INPUT DATA:

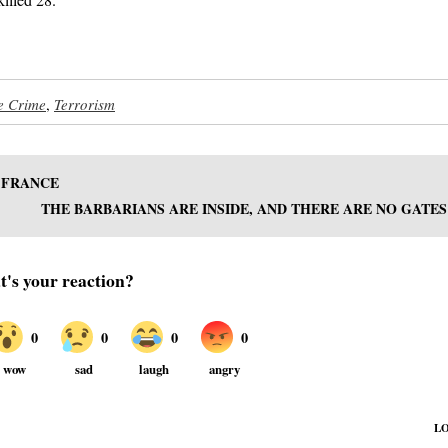
e Crime
,
Terrorism
N FRANCE
THE BARBARIANS ARE INSIDE, AND THERE ARE NO GATES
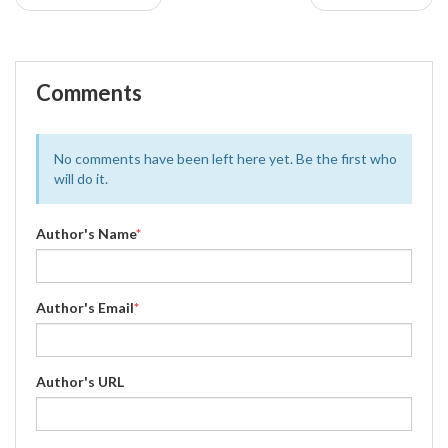
Comments
No comments have been left here yet. Be the first who
will do it.
Author's Name
*
Author's Email
*
Author's URL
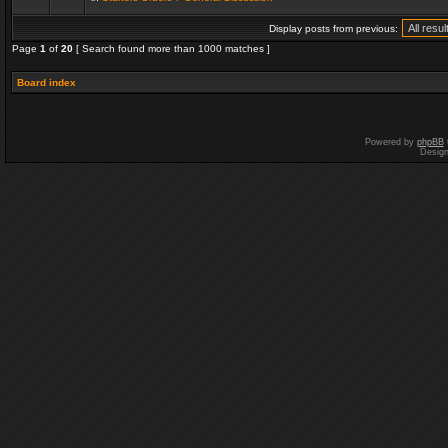
Display posts from previous:
Page
1
of
20
[ Search found more than 1000 matches ]
Board index
Powered by
phpBB
Desig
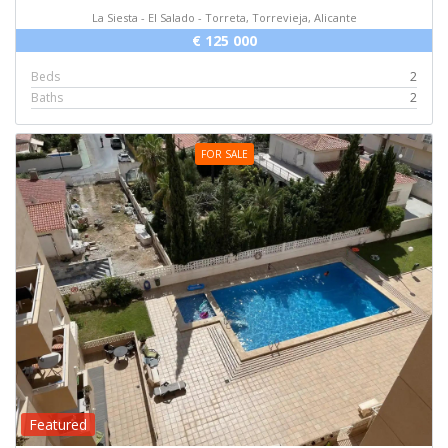
La Siesta - El Salado - Torreta, Torrevieja, Alicante
€ 125 000
Beds
2
Baths
2
FOR SALE
Featured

INSTRUCTION: Reproduce every line of text read from the entries above, word for word and in the same order. Leave the pictures out.

OUTPUT OF THE TASK:
e Crime
,
Terrorism
N FRANCE
THE BARBARIANS ARE INSIDE, AND THERE ARE NO GATES
Comments
No comments have been left here yet. Be the first who
will do it.
Author's Name
*
Author's Email
*
Author's URL
Display posts from previous:
Page
1
of
20
[ Search found more than 1000 matches ]
Board index
Powered by
phpBB
Desig
La Siesta - El Salado - Torreta, Torrevieja, Alicante
€ 125 000
Beds
2
Baths
2
FOR SALE
Featured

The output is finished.